===== Extrait =====

Pour commencer, nous ne sommes pas d'accord avec le fait que le Parlement et le CRTC devraient renoncer à leurs responsabilités dès qu'ils sont confrontés aux défis des nouvelles technologies. Cela fait déjà près de 70 ans que la SOCAN s'adapte à l'évolution technologique et aux questions d'attributions. Par expérience, elle sait que c'est faisable. La musique, tout comme l'Internet, est une entreprise de technologie de pointe qui n'a jamais reconnu de frontière nationale. Pour répondre aux défis qu'elle rencontrait, la SOCAN a collaboré avec les sociétés de droit d'exécution à l'échelle mondiale, afin d'en arriver à la mise au point d'un système tenant compte de plusieurs facteurs, y compris la législation canadienne, les traités internationaux et un jeu d'accords entre diverses associations nationales et internationales.

===== Matériel fourni =====

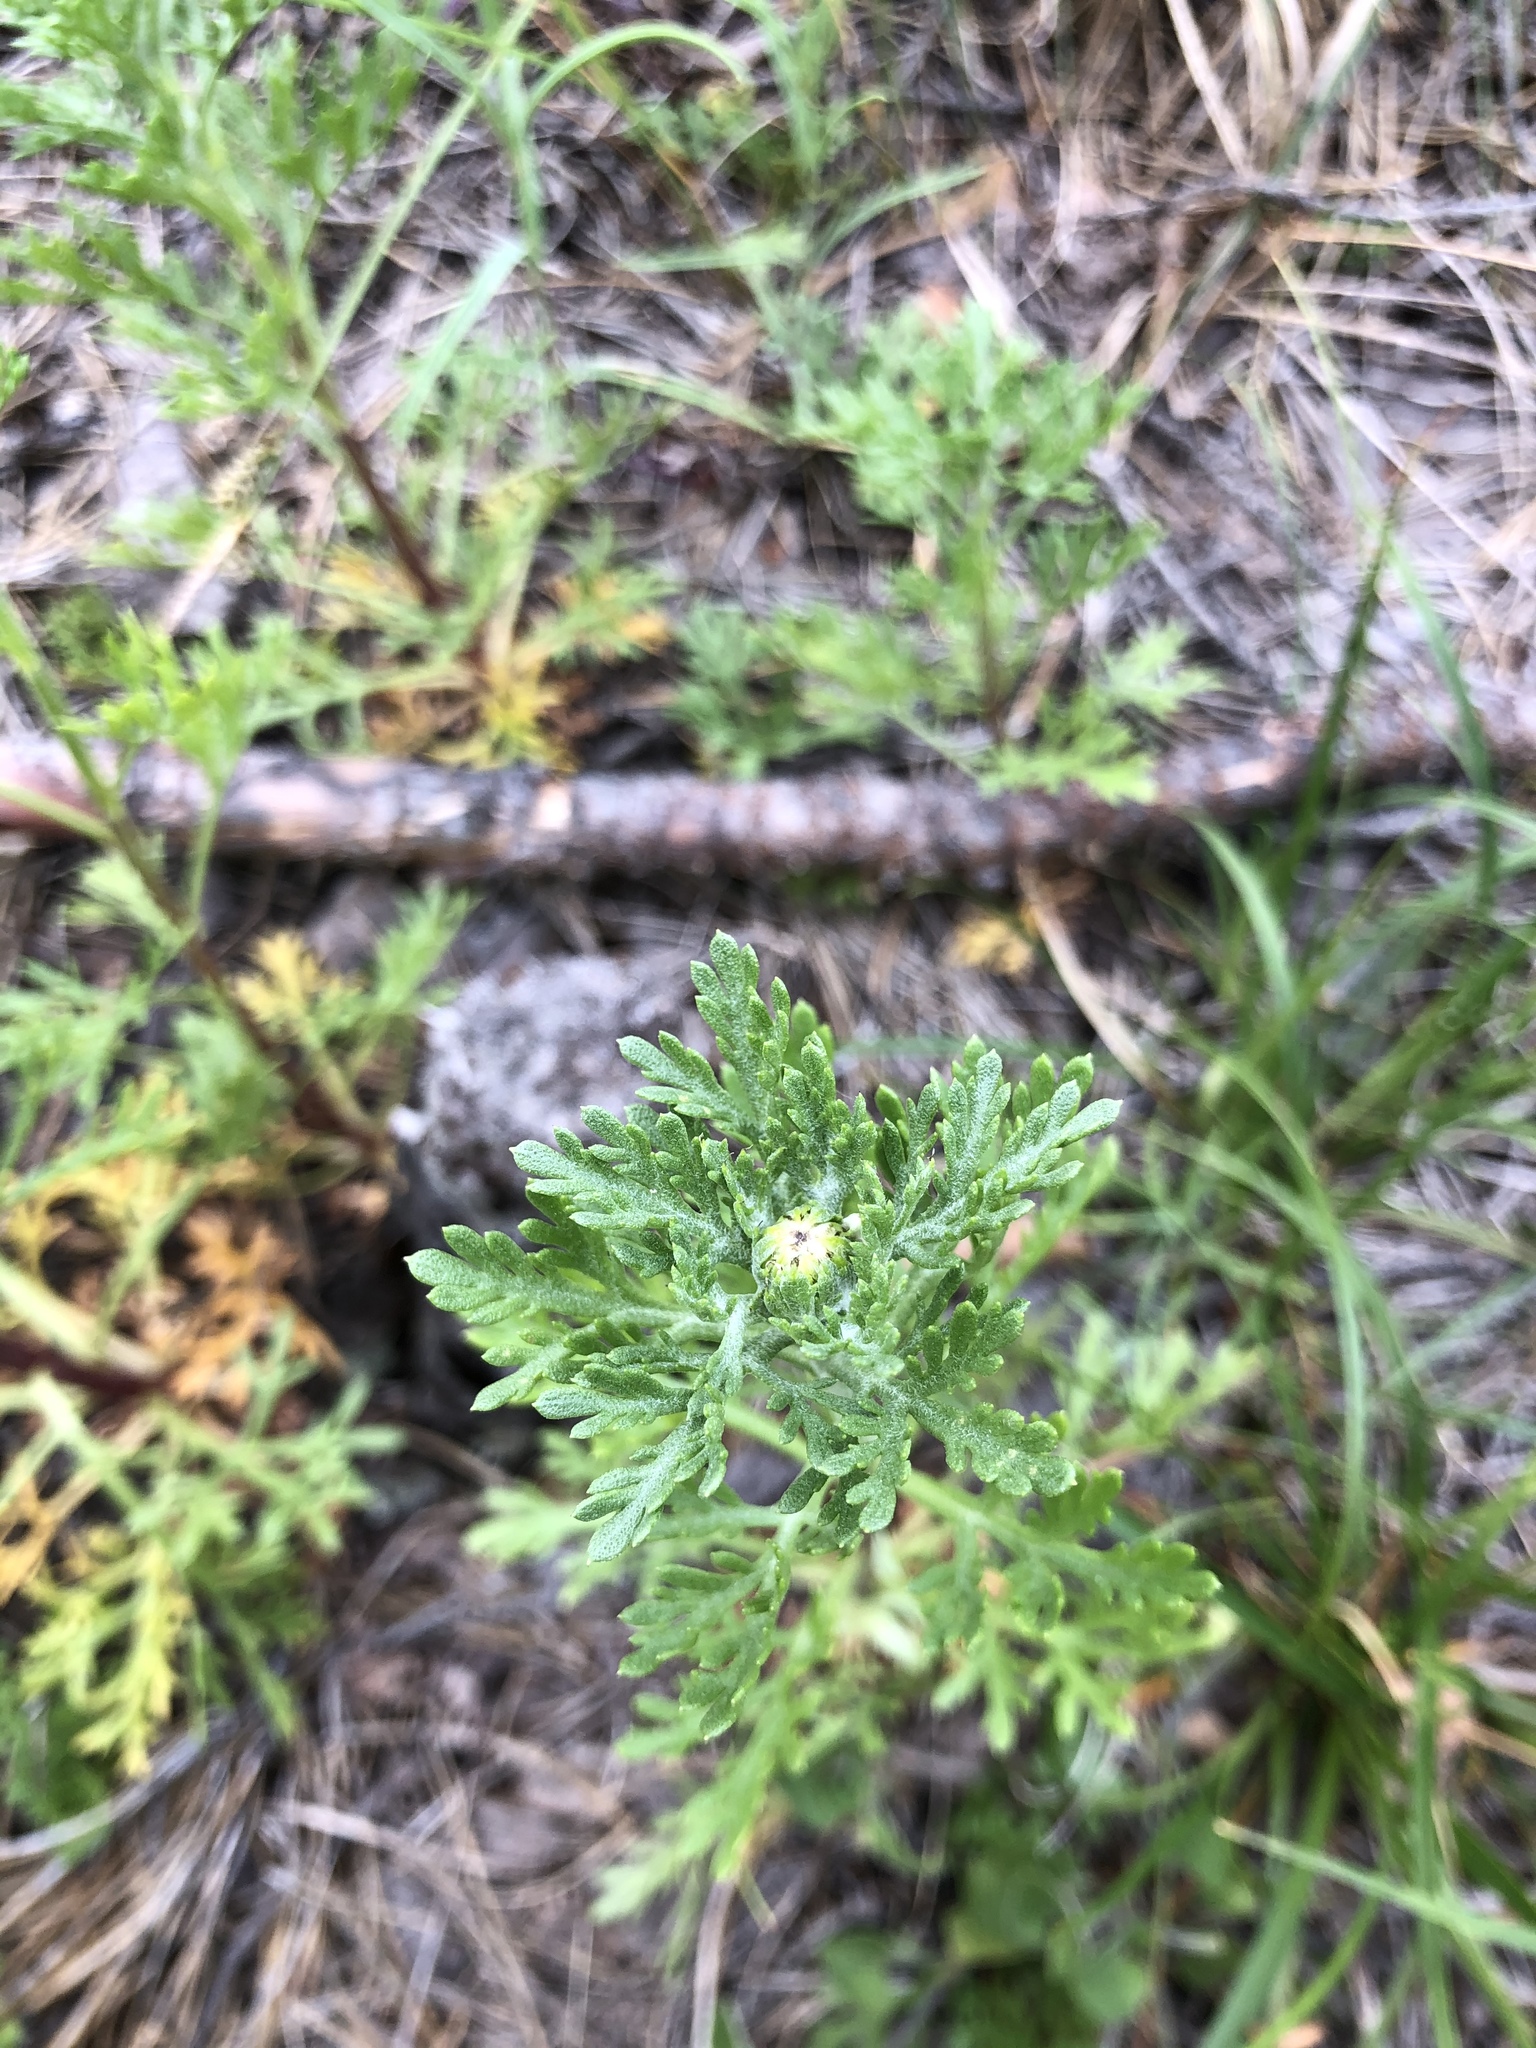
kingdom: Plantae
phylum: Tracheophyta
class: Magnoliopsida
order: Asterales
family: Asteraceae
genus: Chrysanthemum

=====
===== Matériel fourni =====

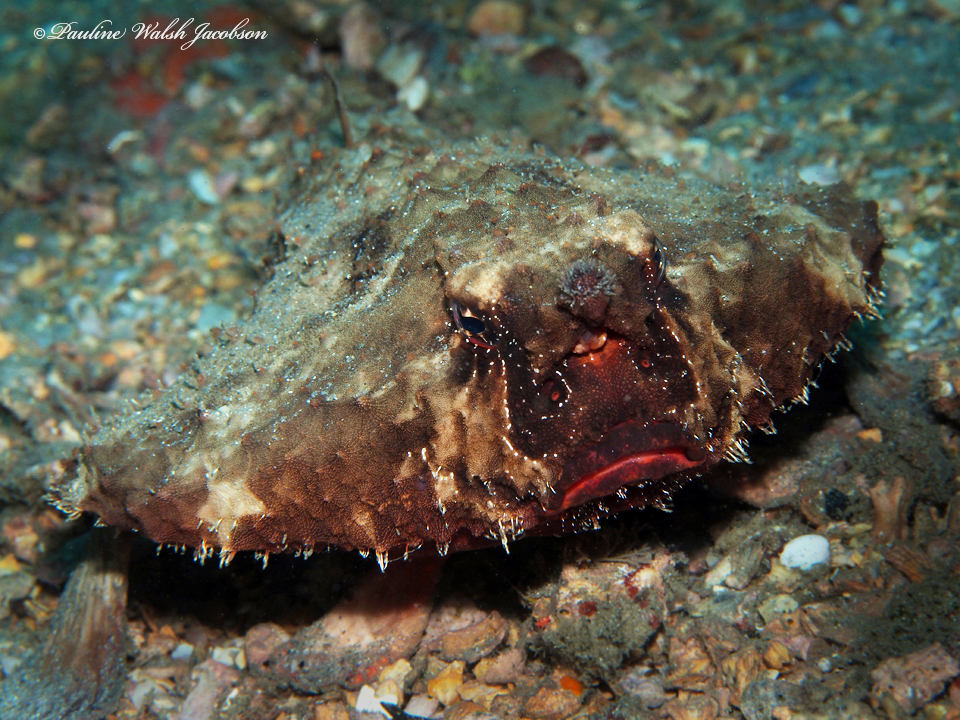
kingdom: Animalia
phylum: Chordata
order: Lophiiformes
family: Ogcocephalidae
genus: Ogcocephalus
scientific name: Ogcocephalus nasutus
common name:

=====

### Consigne:
Recopie l'extrait de « Pour commencer, nous » jusqu'à « nationales et internationales. » inclus, en remplaçant « musique » par « radio ».

### Travail terminé:
Pour commencer, nous ne sommes pas d'accord avec le fait que le Parlement et le CRTC devraient renoncer à leurs responsabilités dès qu'ils sont confrontés aux défis des nouvelles technologies. Cela fait déjà près de 70 ans que la SOCAN s'adapte à l'évolution technologique et aux questions d'attributions. Par expérience, elle sait que c'est faisable. La radio, tout comme l'Internet, est une entreprise de technologie de pointe qui n'a jamais reconnu de frontière nationale. Pour répondre aux défis qu'elle rencontrait, la SOCAN a collaboré avec les sociétés de droit d'exécution à l'échelle mondiale, afin d'en arriver à la mise au point d'un système tenant compte de plusieurs facteurs, y compris la législation canadienne, les traités internationaux et un jeu d'accords entre diverses associations nationales et internationales.